Journalism students are taught to report the news, not to actually be the news.
But sometimes, they just can’t help it.
One of those times was Sunday, when Hurricane Jeanne — the fourth hurricane to hit Florida in the past six weeks — snarled its way across the Tampa Bay area. Ellen Gedalius, who graduated from the Medill School of Journalism with a master’s degree in journalism in 2001, was penning an article for the Tampa Tribune when she received a phone call.
The news? Her apartment was destroyed.
Even though Jeanne had weakened considerably, the storm was still packing enough wind to blow the roof off of Gedalius’ two-story apartment building.

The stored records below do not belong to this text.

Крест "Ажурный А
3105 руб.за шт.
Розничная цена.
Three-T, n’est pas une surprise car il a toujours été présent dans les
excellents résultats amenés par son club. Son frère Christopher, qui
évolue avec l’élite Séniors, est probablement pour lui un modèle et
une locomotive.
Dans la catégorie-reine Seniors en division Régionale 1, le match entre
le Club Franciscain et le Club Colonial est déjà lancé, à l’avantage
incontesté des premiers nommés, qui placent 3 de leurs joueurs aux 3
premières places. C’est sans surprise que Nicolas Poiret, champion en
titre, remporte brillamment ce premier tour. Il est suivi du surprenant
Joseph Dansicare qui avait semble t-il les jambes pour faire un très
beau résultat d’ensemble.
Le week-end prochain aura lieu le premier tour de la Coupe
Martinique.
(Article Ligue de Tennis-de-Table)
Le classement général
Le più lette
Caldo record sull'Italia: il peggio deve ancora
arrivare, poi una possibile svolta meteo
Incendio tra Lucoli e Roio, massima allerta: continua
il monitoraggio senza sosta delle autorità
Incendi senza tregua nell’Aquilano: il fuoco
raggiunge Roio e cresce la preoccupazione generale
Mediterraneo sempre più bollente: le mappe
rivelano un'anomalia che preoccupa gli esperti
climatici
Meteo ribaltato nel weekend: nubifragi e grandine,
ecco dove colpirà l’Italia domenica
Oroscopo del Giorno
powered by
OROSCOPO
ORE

Heavy rain turned the building into a swimming pool.
Rushing back to her apartment with colleagues from the Tribune, Gedalius found the entire apartment completely soaked from the couch to the carpet. It smelled rather foul as well, she said, and there were bugs everywhere. Gedalius said when she called a friend after seeing the devastation she was “incomprehensible. I couldn’t explain to her what was going on.”
The apartment was uninhabitable, but Gedalius salvaged as much as she could, grabbing clothes, photos, her computer and other “sentimental stuff.” The Tribune paid for a hotel room for her in the days following the storm, and Gedalius said she received more than a dozen invitations from friends and colleagues to stay in their homes.

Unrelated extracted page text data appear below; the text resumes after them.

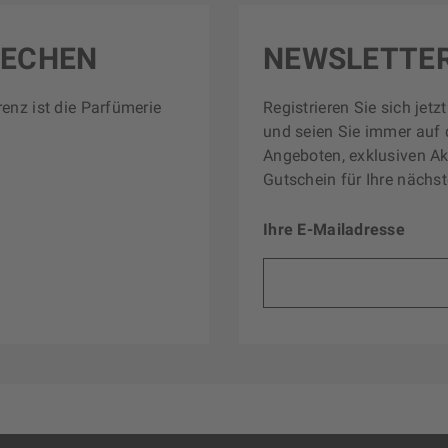
RECHEN
NEWSLETTE
renz ist die Parfümerie
Registrieren Sie sich jet
und seien Sie immer auf 
Angeboten, exklusiven Ak
Gutschein für Ihre nächst
Ihre E-Mailadresse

“The people at the Tampa Tribune have been so understanding,” she said. “Everyone from the executive editor on down has been reaching to me to see if I need anything.”
For Gedalius, though, Hurricane Jeanne seems to be only a temporary setback. Right out of graduate school, Gedalius landed a job at the Courier News in Bridgewater, N.J., covering the county government. In Tampa, she has been working as an education reporter and has also been doing some special elections coverage.

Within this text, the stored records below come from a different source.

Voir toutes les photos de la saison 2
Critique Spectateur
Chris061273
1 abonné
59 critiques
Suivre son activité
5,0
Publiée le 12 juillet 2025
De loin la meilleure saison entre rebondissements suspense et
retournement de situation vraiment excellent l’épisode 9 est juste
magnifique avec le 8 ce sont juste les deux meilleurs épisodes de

“Things are going pretty well with me,” Gedalius said.
So well, in fact, that Gedalius covered the three other hurricanes which slammed into the peninsula — most recently Hurricane Ivan. She spent three days in Pensacola covering the aftermath of the storm. When Jeanne hit, it was “weird” for her to be part of the very same phenomenon that she became so used to covering for the newspaper, she said.
“Reporters can become the victims of hurricanes and disasters,” she said. “They become part of the story.”